**Your goal**
Print the part of the front-door blog post starting with "this is what" and going on through "crying out loud.", word for word.

**Text section**
I cannot. stop. laughing. and this probably isn’t even funny at all and I’m only laughing (still) cause of the wine……….

this is what happened: I just answered my front door looking like THIS:

take-me

to a tall dark and handsome french man. wearing a shirt that says ‘TAKE ME’ and a pair of BOOTY SHORTS. with a wine in hand, of course.

GOOD HEAVENS. LOL. {insert monkey-with-hands-over-eyes-face-here}

and at that moment  I had only had ONE glass of wine. so not sure I can even blame this embarrassment on that. actually, I’m really not that embarrassed. maybe more like entertained by the ‘jenna-ness’ I guess. typical me…

who answers the door looking like that? how it didn’t occur to me to look in the MIRROR I’m standing in front of, that is right next to the front door. lol lol lol. my hair looks the SAME WAY it did on my last post for crying out loud.

**Extracted material**
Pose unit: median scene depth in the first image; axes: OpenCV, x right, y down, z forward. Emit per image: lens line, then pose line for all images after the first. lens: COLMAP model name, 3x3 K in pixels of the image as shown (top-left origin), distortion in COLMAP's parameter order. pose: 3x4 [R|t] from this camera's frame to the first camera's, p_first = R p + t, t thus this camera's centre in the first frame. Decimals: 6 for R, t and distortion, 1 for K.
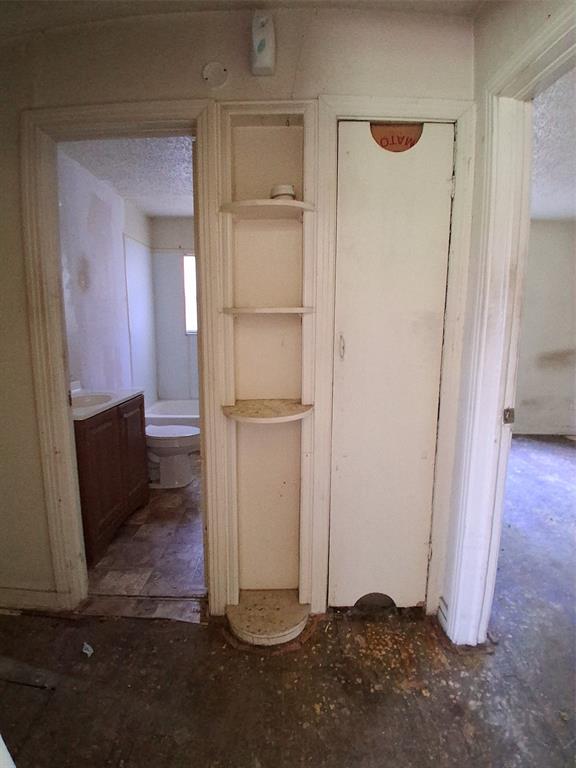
lens RADIAL K [[381.1, 0, 282.3], [0, 381.1, 384.5], [0, 0, 1]] dist [0.001628, -0.044228]
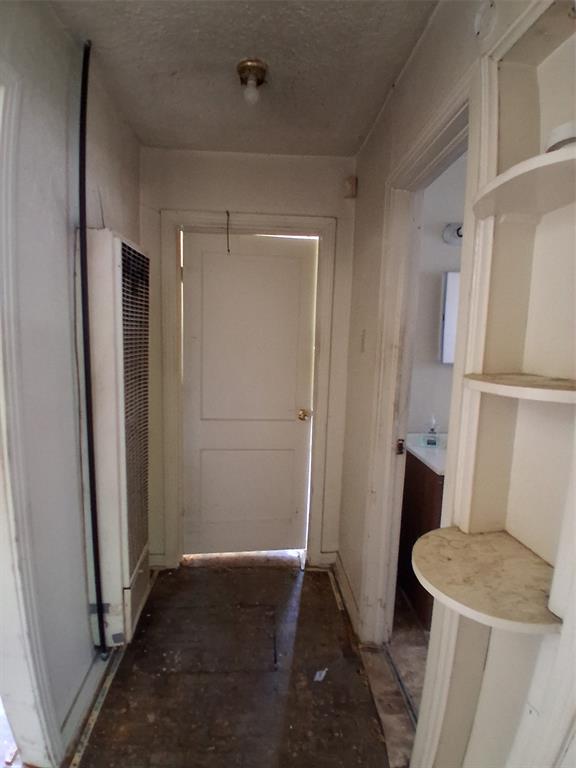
lens RADIAL K [[381.1, 0, 282.3], [0, 381.1, 384.5], [0, 0, 1]] dist [0.001628, -0.044228]
pose [[0.073870, 0.118340, -0.990222, 0.220568], [-0.175784, 0.978933, 0.103877, -0.099675], [0.981653, 0.166391, 0.093116, 0.325391]]
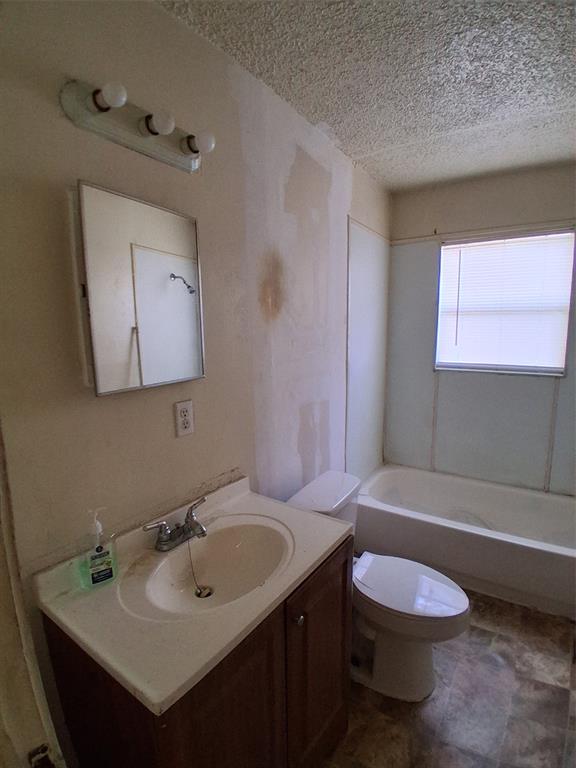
lens RADIAL K [[381.1, 0, 282.3], [0, 381.1, 384.5], [0, 0, 1]] dist [0.001628, -0.044228]
pose [[0.835396, 0.067286, -0.545514, -0.176432], [-0.074602, 0.997175, 0.008751, -0.141199], [0.544562, 0.033386, 0.838056, 0.502025]]
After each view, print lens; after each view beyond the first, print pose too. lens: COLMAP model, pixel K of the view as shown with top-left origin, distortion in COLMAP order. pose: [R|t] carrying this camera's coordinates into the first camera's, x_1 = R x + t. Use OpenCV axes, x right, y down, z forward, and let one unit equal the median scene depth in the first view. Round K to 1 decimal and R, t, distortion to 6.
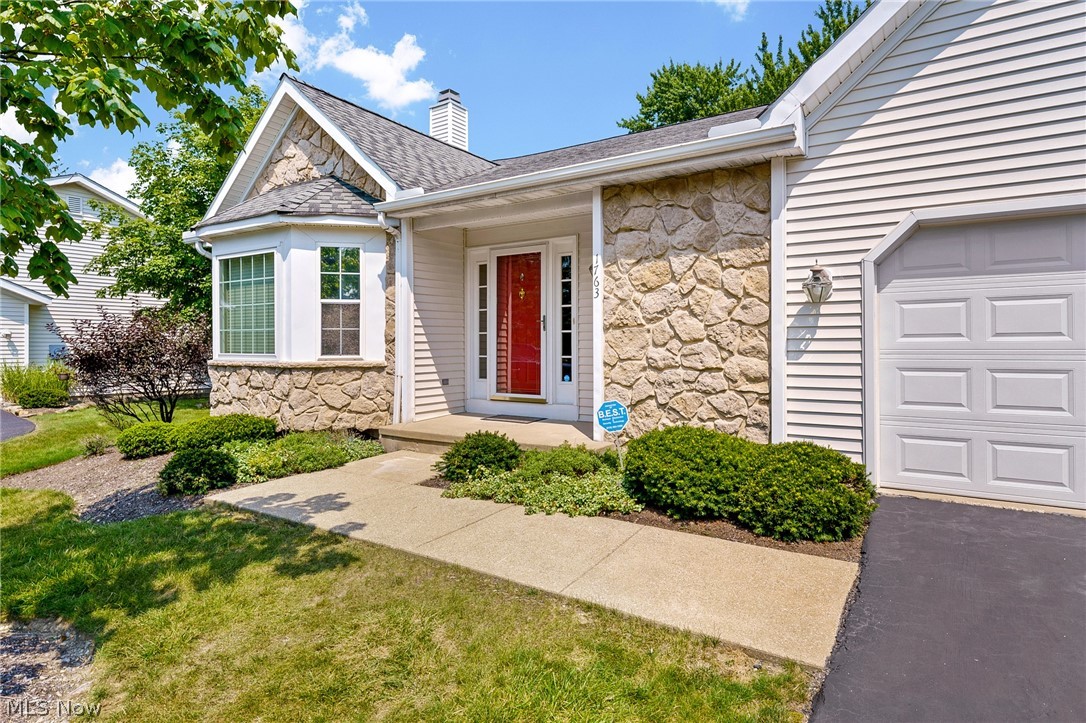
lens RADIAL K [[588.8, 0, 561.2], [0, 588.8, 345.5], [0, 0, 1]] dist [-0.002114, -0.000305]
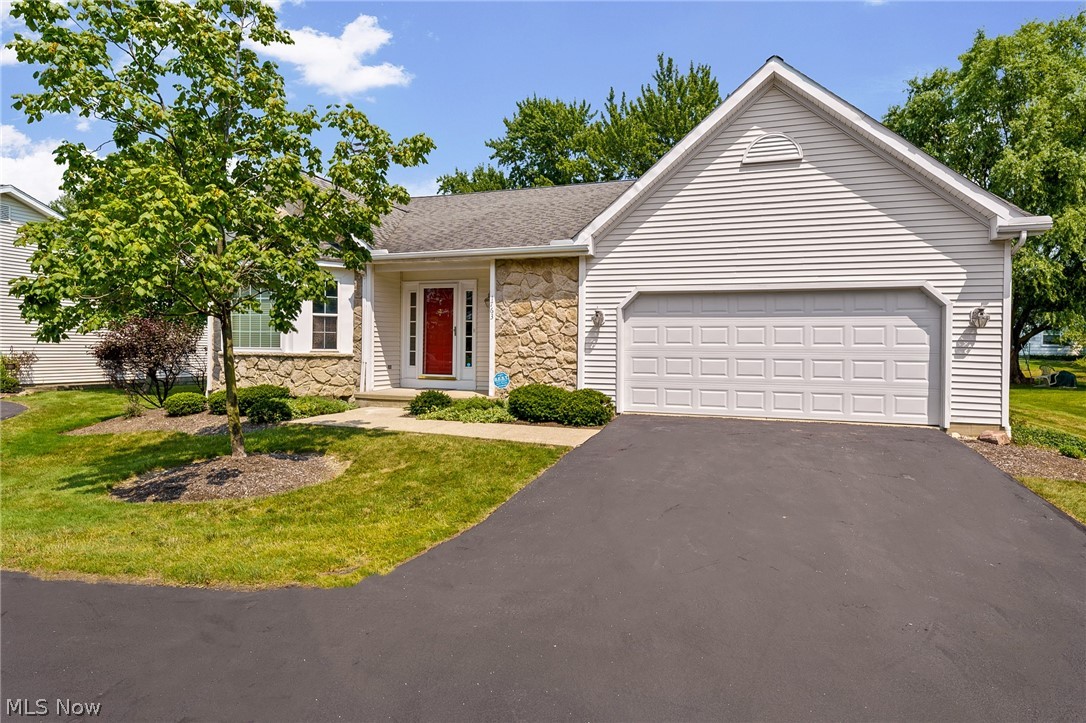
lens RADIAL K [[658.9, 0, 543.0], [0, 658.9, 361.5], [0, 0, 1]] dist [0.000152, 0.000046]
pose [[0.979309, 0.010171, 0.202115, -0.201721], [-0.014073, 0.999741, 0.017874, 0.012929], [-0.201881, -0.020349, 0.979199, -1.079957]]
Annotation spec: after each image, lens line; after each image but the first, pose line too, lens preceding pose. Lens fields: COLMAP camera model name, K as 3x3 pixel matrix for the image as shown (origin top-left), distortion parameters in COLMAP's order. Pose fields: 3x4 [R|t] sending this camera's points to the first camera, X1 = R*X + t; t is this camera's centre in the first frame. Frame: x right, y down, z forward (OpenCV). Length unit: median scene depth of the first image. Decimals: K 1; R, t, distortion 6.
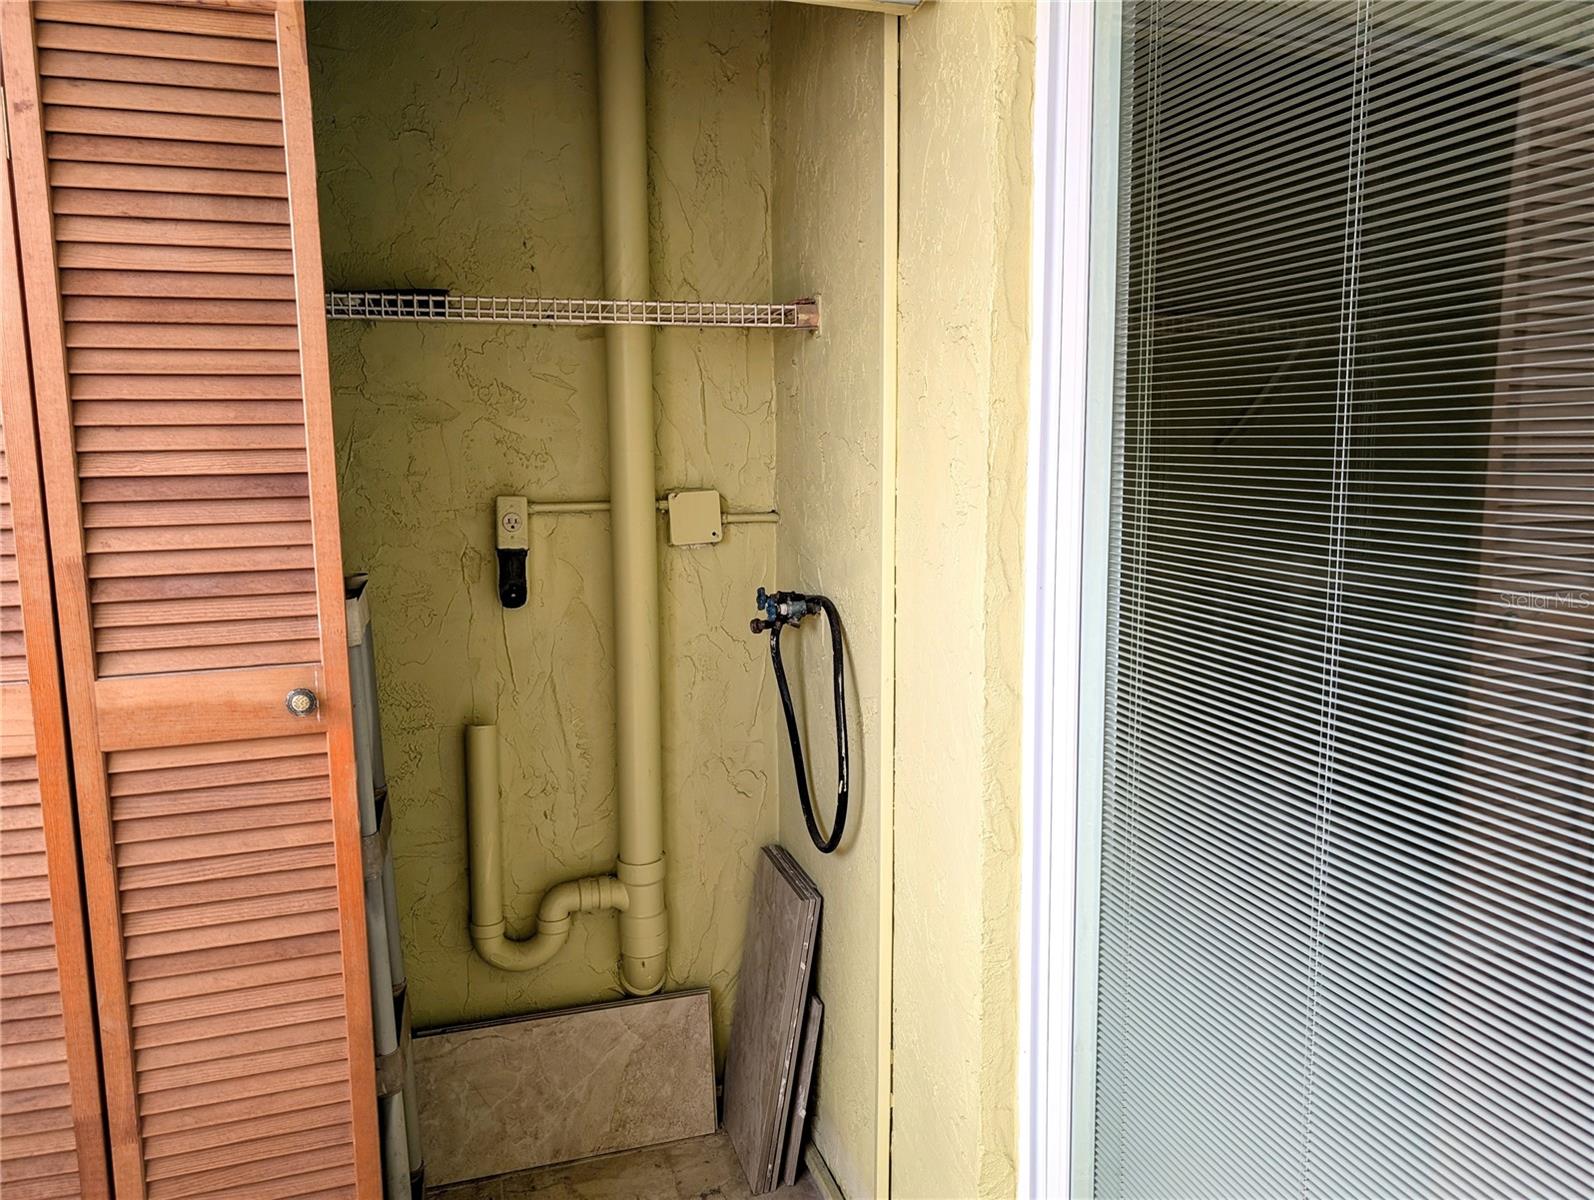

**Written solution**
this is what happened: I just answered my front door looking like THIS:

take-me

to a tall dark and handsome french man. wearing a shirt that says ‘TAKE ME’ and a pair of BOOTY SHORTS. with a wine in hand, of course.

GOOD HEAVENS. LOL. {insert monkey-with-hands-over-eyes-face-here}

and at that moment  I had only had ONE glass of wine. so not sure I can even blame this embarrassment on that. actually, I’m really not that embarrassed. maybe more like entertained by the ‘jenna-ness’ I guess. typical me…

who answers the door looking like that? how it didn’t occur to me to look in the MIRROR I’m standing in front of, that is right next to the front door. lol lol lol. my hair looks the SAME WAY it did on my last post for crying out loud.